Chanyeol po raz kolejny nerwowo spojrzał na zegarek i przełknął ślinę, patrząc na swoje odbicie w lustrze. Po raz setny poprawił czarną marynarkę i białą koszulę, która i tak leżała na nim idealnie, nie mając na sobie nawet jednego wgniecenia. Starał się ignorować fakt, że ma na sobie tak bezbarwne ubrania, jednak od czasu do czasu warto było porzucić swoje przyzwyczajenia dla ważnego celu.

Starł szybkim ruchem pot z czoła, zdając sobie sprawę, że jego ręce trzęsą się, jak podczas napadu drgawkowego.
Ponownie spojrzał na swoje odbicie, a dokładniej, to w swoje oczy, w których mógł dostrzec wyraźny niepokój.
Znów poprawił swoje włosy, które dziś wyjątkowo zaczesał lekko do tyłu, używając do tego nawet żelu po raz pierwszy w życiu.

Zamknął oczy i starał się odetchnąć głębiej kilka razy, mimo że czuł, jak jego płuca boleśnie się zaciskają.
Drgnął przestraszony, gdy poczuł czyjeś dłonie, które od tyłu silnie objęły go w pasie. Rozchylił szybko powieki, aby od razu się uspokoić, widząc odbicie Baekhyuna w lustrze. Starszy uśmiechał się słodko i obejmował szczelnie ciało Yeola. Byun po chwili obrócił Chana w swoją stronę. Pocałował go delikatnie w usta i pstryknął lekko w czoło.

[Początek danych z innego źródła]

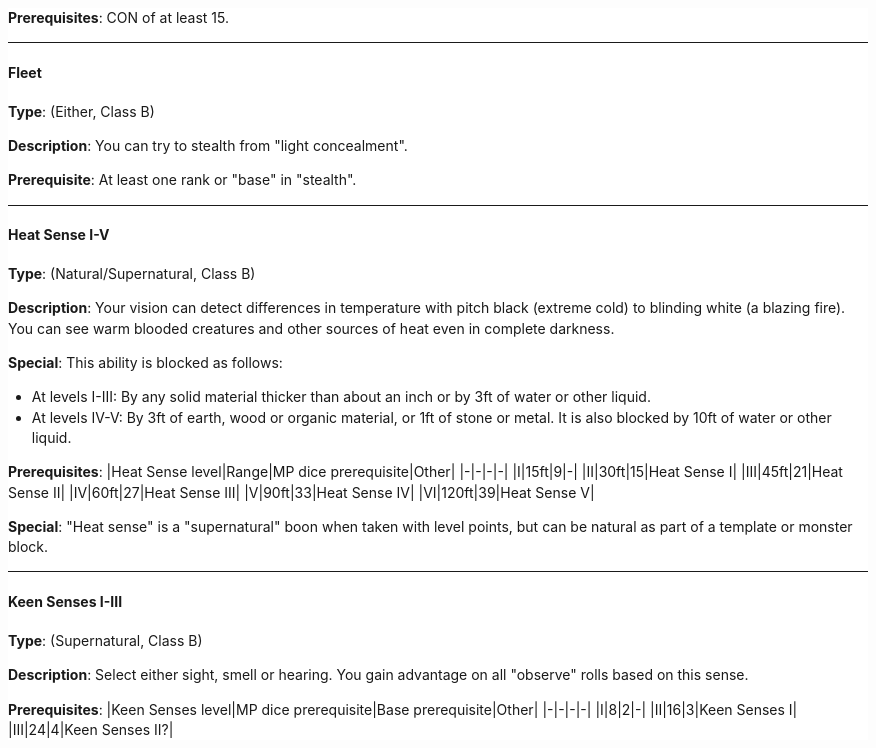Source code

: **Prerequisites**: CON of at least 15.

___
#### Fleet

**Type**: (Either, Class B)

**Description**: You can try to stealth from "light concealment".

**Prerequisite**: At least one rank or "base" in "stealth".

___
#### Heat Sense I-V

**Type**: (Natural/Supernatural, Class B)

**Description**: Your vision can detect differences in temperature with pitch black (extreme cold) to blinding white (a blazing fire). You can see warm blooded creatures and other sources of heat even in complete darkness.

**Special**: This ability is blocked as follows:
- At levels I-III: By any solid material thicker than about an inch or by 3ft of water or other liquid.
- At levels IV-V: By 3ft of earth, wood or organic material, or 1ft of stone or metal. It is also blocked by 10ft of water or other liquid.

**Prerequisites**:
|Heat Sense level|Range|MP dice prerequisite|Other|
|-|-|-|-|
|I|15ft|9|-|
|II|30ft|15|Heat Sense I|
|III|45ft|21|Heat Sense II|
|IV|60ft|27|Heat Sense III|
|V|90ft|33|Heat Sense IV|
|VI|120ft|39|Heat Sense V|

**Special**: "Heat sense" is a "supernatural" boon when taken with level points, but can be natural as part of a template or monster block.

___
#### Keen Senses I-III

**Type**: (Supernatural, Class B)

**Description**: Select either sight, smell or hearing. You gain advantage on all "observe" rolls based on this sense.

**Prerequisites**:
|Keen Senses level|MP dice prerequisite|Base prerequisite|Other|
|-|-|-|-|
|I|8|2|-|
|II|16|3|Keen Senses I|
|III|24|4|Keen Senses II?|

— Nie denerwuj się aż tak. To tylko kolacja z moimi rodzicami, a nie jakiś egzamin — zaśmiał się Baekhyun, chwytając za rękę wystraszonego dzisiejszym dniem Yeola. — Przecież znasz już mojego ojca, prawda?

— Dla mnie to jest jak egzamin. — Chanyeol nie wyglądał na spokojniejszego, na co niższy pokręcił z rezygnacją głową. — Znam, ale ostatni raz widział mnie jako sekretarkę... sekretarza? A nie... twojego partnera...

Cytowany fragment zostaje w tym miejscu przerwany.